Yes, upgrading to a higher version would relatively improve the stability and performance of TiKV significantly. However, it is currently not suitable to perform an upgrade due to business considerations. We would like to identify the root cause of this issue and explore temporary workaround solutions.

| username: Billmay表妹 | Original post link

Then let’s discuss it at the moderator exchange meeting.

| username: Jellybean | Original post link

By writing a large amount of data to the cluster, it was found that all TiKV nodes experienced varying degrees of raft log delay. According to the scheduling operator of PD, it was confirmed that it was unable to schedule normally to a certain store, and there were also some DiskAlmostFull INFO logs.

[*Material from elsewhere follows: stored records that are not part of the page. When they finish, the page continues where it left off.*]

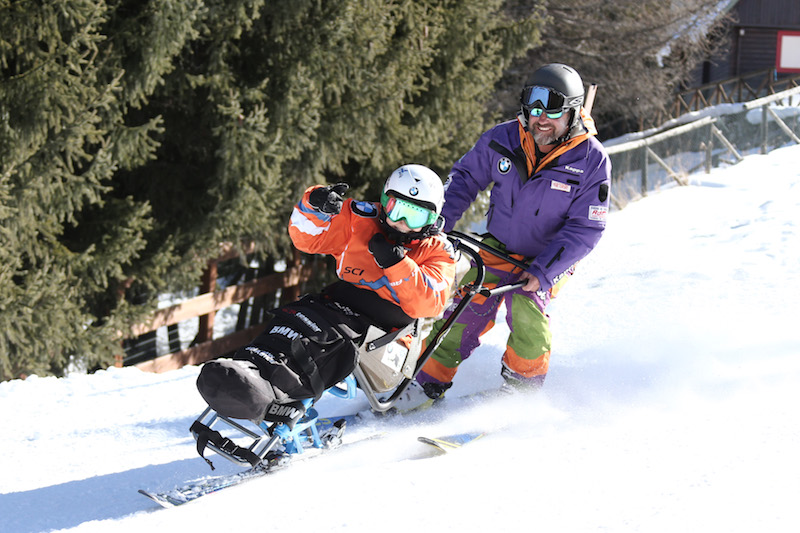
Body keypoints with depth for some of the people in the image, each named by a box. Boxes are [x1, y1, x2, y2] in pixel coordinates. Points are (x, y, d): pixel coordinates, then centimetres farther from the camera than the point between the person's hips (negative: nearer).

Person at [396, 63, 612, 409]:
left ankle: (522, 391, 0)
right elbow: (465, 177, 5)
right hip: (496, 248, 3)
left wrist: (543, 271, -25)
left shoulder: (592, 161, -19)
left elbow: (585, 229, -18)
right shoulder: (502, 140, -11)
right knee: (467, 309, -11)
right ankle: (430, 383, 3)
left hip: (550, 259, -3)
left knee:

It was eventually confirmed that a missing NVMe data disk caused the node to be mounted on the root directory, resulting in a performance bottleneck on a single node, which led to the above issues. Initially, it was thought to be due to other factors, but it turned out to be because of the missing disk.

| username: dba远航 | Original post link

It’s good that you’ve found the cause.

| username: Jellybean | Original post link

This topic was automatically closed 60 days after the last reply. New replies are no longer allowed.